Apr-22-2024, 01:14 PM
(Apr-22-2024, 03:18 AM)deanhystad Wrote: If speed is important, don’t loop and really don’t build data frames a row at a time. This code is what I expect to see when someone has a speed complaint
Yes I completely agree with you - actually the first pass at my dataframe I do with boolean indexing to get rid of erroneous values, but then it gets complicated when I need to get rid of edge cases. Unfortunately this is to deal with an edge case that is simply impossible to get rid of with boolean indexing. Fortunately this loop maybe only has to iterate 50-100 times in a dataset of about 1 million rows, because that's how much the edge case occurs so it's not too bad of a performance hit.
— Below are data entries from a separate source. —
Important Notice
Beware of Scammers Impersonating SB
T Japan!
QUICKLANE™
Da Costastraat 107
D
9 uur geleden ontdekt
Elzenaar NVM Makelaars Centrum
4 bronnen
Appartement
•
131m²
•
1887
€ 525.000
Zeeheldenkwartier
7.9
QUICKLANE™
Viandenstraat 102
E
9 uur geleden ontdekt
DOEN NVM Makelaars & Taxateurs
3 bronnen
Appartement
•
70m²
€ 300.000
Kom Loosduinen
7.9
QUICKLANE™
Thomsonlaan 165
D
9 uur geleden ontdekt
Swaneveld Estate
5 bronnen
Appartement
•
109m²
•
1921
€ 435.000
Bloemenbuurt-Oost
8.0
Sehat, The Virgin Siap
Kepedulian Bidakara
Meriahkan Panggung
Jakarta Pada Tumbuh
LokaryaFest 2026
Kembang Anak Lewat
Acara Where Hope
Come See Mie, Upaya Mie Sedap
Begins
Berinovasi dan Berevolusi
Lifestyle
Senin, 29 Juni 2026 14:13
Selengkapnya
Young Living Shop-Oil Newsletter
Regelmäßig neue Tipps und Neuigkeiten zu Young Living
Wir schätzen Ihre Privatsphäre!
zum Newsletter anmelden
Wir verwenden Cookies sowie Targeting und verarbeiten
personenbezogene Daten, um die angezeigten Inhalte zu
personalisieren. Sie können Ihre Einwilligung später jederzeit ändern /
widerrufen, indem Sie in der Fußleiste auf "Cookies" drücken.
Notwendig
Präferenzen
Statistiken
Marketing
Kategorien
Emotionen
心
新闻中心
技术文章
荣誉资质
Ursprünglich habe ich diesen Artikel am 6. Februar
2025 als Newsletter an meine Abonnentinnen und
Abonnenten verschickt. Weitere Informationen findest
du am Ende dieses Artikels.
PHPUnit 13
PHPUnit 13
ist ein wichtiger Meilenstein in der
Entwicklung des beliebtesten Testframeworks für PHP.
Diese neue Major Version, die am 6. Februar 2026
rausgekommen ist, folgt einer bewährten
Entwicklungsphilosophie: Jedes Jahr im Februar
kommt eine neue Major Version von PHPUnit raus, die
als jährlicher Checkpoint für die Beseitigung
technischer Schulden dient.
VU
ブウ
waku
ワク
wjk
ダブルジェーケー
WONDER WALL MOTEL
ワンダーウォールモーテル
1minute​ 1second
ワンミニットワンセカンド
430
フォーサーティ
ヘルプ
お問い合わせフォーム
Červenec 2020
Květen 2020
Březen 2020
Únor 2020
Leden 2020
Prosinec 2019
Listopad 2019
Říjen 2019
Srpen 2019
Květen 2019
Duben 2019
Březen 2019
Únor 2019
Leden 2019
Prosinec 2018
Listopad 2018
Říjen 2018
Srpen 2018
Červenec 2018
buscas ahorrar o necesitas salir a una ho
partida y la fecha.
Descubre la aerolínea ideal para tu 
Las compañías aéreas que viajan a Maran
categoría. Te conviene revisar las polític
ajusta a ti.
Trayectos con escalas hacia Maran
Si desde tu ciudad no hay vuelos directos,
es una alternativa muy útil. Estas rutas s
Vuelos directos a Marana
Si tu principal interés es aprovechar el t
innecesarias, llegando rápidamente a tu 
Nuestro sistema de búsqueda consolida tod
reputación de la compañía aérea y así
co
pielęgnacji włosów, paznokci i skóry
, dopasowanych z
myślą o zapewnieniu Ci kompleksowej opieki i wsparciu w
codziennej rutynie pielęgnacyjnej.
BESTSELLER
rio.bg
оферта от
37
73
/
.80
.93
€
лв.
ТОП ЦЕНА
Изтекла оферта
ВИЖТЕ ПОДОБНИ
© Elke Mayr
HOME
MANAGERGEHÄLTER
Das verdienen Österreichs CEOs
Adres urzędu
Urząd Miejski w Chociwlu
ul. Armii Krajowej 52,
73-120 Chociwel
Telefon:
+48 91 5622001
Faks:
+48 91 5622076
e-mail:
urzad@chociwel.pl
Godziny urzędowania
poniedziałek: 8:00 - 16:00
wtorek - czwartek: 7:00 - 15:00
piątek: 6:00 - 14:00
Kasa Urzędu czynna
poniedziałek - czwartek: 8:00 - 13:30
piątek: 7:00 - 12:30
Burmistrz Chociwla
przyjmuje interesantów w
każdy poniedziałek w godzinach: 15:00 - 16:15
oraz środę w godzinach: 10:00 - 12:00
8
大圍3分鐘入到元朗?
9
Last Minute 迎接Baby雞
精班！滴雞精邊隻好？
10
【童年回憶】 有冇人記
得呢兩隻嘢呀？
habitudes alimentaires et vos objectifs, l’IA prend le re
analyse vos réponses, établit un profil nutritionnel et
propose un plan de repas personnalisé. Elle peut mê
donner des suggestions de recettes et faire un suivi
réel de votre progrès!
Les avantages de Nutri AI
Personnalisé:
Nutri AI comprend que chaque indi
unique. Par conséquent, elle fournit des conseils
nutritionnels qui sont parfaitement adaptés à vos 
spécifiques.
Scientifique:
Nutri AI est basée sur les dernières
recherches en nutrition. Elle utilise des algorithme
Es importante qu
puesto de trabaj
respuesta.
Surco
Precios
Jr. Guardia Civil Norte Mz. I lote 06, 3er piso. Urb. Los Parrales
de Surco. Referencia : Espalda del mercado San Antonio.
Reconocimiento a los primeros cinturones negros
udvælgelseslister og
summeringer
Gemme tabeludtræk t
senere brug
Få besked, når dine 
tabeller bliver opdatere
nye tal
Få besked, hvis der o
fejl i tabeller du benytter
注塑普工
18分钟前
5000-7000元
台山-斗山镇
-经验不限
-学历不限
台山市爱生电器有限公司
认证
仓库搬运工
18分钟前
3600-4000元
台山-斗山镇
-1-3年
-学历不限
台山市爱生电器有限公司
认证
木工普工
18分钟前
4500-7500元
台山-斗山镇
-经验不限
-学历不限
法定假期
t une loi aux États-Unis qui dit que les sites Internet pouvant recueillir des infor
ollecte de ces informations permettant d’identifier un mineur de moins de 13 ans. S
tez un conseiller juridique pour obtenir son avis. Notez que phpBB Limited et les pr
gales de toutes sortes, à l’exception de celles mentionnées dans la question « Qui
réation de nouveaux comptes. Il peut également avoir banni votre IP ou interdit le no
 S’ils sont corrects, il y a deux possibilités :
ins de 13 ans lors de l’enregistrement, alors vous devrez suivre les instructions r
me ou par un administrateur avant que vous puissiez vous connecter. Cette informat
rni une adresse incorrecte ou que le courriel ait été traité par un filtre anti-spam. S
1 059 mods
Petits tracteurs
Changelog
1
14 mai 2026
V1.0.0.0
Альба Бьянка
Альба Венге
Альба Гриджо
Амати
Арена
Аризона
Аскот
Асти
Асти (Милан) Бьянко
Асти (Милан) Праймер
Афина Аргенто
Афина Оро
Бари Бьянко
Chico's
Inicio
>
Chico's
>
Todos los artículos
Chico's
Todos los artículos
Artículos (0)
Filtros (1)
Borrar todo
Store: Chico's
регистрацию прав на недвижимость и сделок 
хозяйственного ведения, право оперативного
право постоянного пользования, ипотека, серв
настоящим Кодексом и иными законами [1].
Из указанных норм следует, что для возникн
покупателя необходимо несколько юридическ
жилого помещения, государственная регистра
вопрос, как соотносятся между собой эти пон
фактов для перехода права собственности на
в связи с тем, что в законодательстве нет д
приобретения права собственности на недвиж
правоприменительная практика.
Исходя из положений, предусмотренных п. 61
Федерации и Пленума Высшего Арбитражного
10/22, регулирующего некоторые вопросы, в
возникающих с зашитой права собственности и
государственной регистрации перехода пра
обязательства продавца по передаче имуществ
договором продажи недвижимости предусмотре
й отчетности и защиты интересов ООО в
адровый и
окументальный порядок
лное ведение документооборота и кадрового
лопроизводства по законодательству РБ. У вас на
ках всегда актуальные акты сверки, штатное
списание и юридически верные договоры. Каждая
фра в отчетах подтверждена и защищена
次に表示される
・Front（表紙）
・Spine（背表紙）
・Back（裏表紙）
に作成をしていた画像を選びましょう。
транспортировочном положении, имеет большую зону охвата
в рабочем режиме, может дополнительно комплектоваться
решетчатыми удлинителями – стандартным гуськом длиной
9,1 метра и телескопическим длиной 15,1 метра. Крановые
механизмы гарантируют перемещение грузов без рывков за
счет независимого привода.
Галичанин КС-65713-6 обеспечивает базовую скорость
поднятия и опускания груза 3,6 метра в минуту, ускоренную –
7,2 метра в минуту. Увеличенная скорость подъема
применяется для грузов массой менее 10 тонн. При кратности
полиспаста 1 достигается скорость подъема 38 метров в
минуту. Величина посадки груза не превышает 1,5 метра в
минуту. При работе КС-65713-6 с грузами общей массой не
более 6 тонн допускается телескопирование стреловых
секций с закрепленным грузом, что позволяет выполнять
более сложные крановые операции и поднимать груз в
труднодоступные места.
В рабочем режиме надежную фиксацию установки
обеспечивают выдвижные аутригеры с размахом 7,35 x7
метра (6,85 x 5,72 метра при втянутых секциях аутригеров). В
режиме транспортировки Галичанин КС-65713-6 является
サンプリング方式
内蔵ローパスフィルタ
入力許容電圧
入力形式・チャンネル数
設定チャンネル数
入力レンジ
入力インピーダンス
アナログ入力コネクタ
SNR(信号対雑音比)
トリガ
https://www.elitetrader.com/et/threads/p...ket.52398/
What I'm doing is identifying "late prints" in stock market tape and removing these as they completely mess with stop losses in backtesting. Late prints in themselves are an edge case - but single late prints are easy enough to ID with a boolean expression. But then the first edge case to the edge case are where you have multiple in a row where the price is the same - and you don't know how many rows of these multiples are coming. Then the edge case to the edge case to the edge case is where you have multiple in a row, for an unknown number of rows and the price is not the same (but could be the same for some, but more accurately not the same for all).